At 2:31 PM, Blogger va beyatch said...

I guess I'm the only one that reads your drivel, but I must say I would not trust this information.

Inventories are starting to increase heavily, and many of the cities across the USA that are hot for housing are showing very large slowdowns.

Hampton Roads was behind the other cities in the runup, and might lag a bit behind the other cities in the fall. Perhaps it's because people here aren't very smart. Just look at all the bible heads.

It *WILL* fall.

Check out the inventory numbers. Thru the roof. And mortgage companies are starting to loose their ability to write loans for anyone that can fog a mirror. With some 4000 condos (overpriced apartments) coming online and more in the works, you know there aren't going to be enough buyers.

Did you know that recently it was possible for people to get loans for $999,000 with no proof of job or income?

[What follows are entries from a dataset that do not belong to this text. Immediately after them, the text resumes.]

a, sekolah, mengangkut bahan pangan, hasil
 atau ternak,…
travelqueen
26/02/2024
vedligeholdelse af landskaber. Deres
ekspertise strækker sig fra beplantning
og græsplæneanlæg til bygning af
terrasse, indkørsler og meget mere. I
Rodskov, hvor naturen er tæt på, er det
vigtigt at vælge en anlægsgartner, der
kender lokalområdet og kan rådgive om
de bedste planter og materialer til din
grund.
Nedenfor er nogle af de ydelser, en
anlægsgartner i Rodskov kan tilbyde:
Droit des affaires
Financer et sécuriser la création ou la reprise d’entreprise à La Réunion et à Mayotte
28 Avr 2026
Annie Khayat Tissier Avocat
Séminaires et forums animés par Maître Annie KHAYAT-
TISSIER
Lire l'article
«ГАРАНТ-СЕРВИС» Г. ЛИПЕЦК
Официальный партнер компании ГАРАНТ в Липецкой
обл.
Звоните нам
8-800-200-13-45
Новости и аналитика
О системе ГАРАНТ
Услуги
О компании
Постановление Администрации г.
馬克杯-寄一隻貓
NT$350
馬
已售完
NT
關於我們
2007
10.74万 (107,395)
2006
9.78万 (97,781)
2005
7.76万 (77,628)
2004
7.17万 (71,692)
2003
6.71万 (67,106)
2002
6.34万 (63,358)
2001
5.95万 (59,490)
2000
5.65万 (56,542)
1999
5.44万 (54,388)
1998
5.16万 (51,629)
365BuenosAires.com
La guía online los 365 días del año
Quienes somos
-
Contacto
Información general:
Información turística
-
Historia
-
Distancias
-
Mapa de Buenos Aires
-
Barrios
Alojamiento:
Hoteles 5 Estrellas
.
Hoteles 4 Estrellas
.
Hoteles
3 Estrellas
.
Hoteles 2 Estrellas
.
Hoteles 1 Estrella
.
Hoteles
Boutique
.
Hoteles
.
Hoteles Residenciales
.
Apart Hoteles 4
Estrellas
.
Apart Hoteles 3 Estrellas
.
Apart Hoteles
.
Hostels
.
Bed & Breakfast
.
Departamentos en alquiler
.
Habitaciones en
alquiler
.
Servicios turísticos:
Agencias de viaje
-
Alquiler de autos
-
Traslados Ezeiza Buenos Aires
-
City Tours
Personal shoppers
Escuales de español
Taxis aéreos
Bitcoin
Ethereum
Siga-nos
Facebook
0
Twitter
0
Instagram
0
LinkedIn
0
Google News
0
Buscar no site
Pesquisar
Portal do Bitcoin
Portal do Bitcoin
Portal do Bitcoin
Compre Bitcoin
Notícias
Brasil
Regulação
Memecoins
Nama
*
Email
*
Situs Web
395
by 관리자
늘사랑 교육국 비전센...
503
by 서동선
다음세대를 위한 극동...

If that isn't madness I don't know what is.

I *can't wait* for the crash!

If anyone wants to fight my point of view, email me at

At 7:56 PM, Anonymous Anonymous said...

It's dangerous to apply national housing statistics to local markets given that there's so much variance. Interior states in general haven't seen that much in terms of price increases whereas costal areas have seen monstorous appreciation. And it's precisely these areas that are now seeing dramatic downturns that tends to get masked in the national statistics. Look at the drop in sales in bubble states like Florida, Virginia, and California.

The D.C. area seems to be experiencing a full blown crash (or at least a very hard landing) even if the nation as a whole isn't. Hampton Roads has seen similar price appreciation and is now exhibiting a disturbingly familiar symptom -- relentless and dramatic inventory increases. Almost on the order of 5% weekly, and so far it doesn't show any signs of slowing. Plus D.C. seems to have better economic and demographic fundamentals outside of real estate.

Now on top of that we have the uncertainty of Oceana's future in Virginia Beach.

If you step back and take an honest look at the "big picture" of the local housing market that all these various factors paint, it's just not very encouraging.